BEGIN
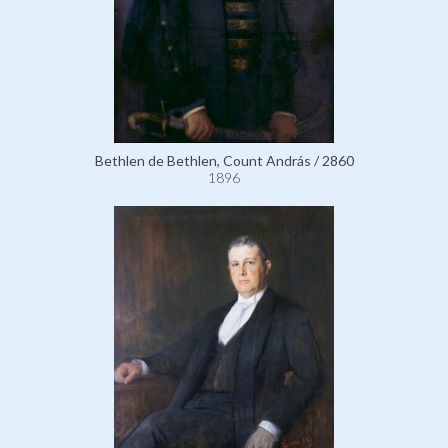
Bethlen de Bethlen, Count András / 2860
1896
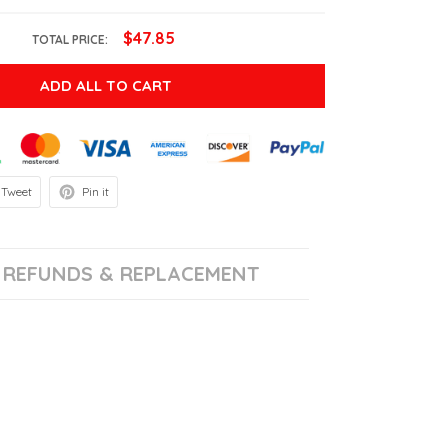
$47.85
TOTAL PRICE:
ADD ALL TO CART
Tweet
Pin it
REFUNDS & REPLACEMENT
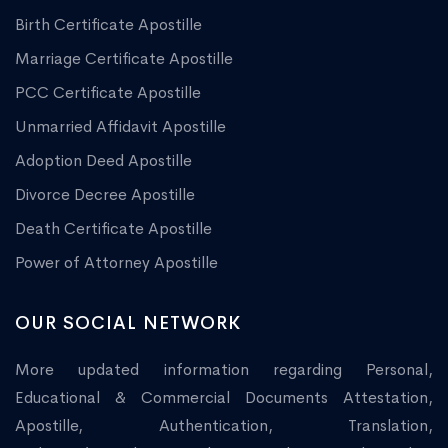
Birth Certificate Apostille
Marriage Certificate Apostille
PCC Certificate Apostille
Unmarried Affidavit Apostille
Adoption Deed Apostille
Divorce Decree Apostille
Death Certificate Apostille
Power of Attorney Apostille
OUR SOCIAL NETWORK
More updated information regarding Personal,
Educational & Commercial Documents Attestation,
Apostille, Authentication, Translation,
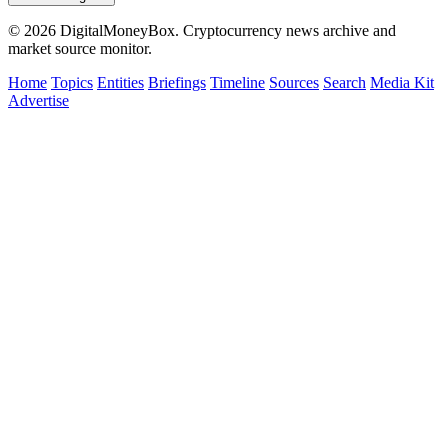
© 2026 DigitalMoneyBox. Cryptocurrency news archive and
market source monitor.
Home
Topics
Entities
Briefings
Timeline
Sources
Search
Media Kit
Advertise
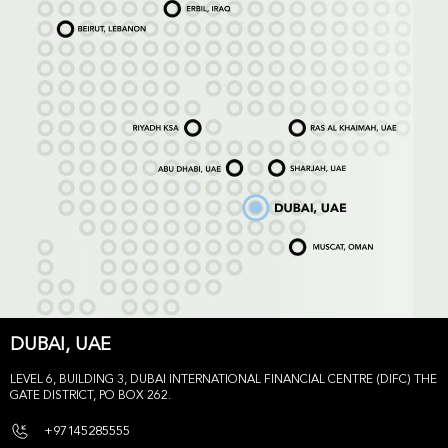
DUBAI, UAE
LEVEL 6, BUILDING 3, DUBAI INTERNATIONAL FINANCIAL CENTRE (DIFC) THE
GATE DISTRICT, PO BOX 262.
+97145285555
END
Each line of the material that contains the string "Certificate" has to be copied out.

Birth Certificate Apostille
Marriage Certificate Apostille
PCC Certificate Apostille
Death Certificate Apostille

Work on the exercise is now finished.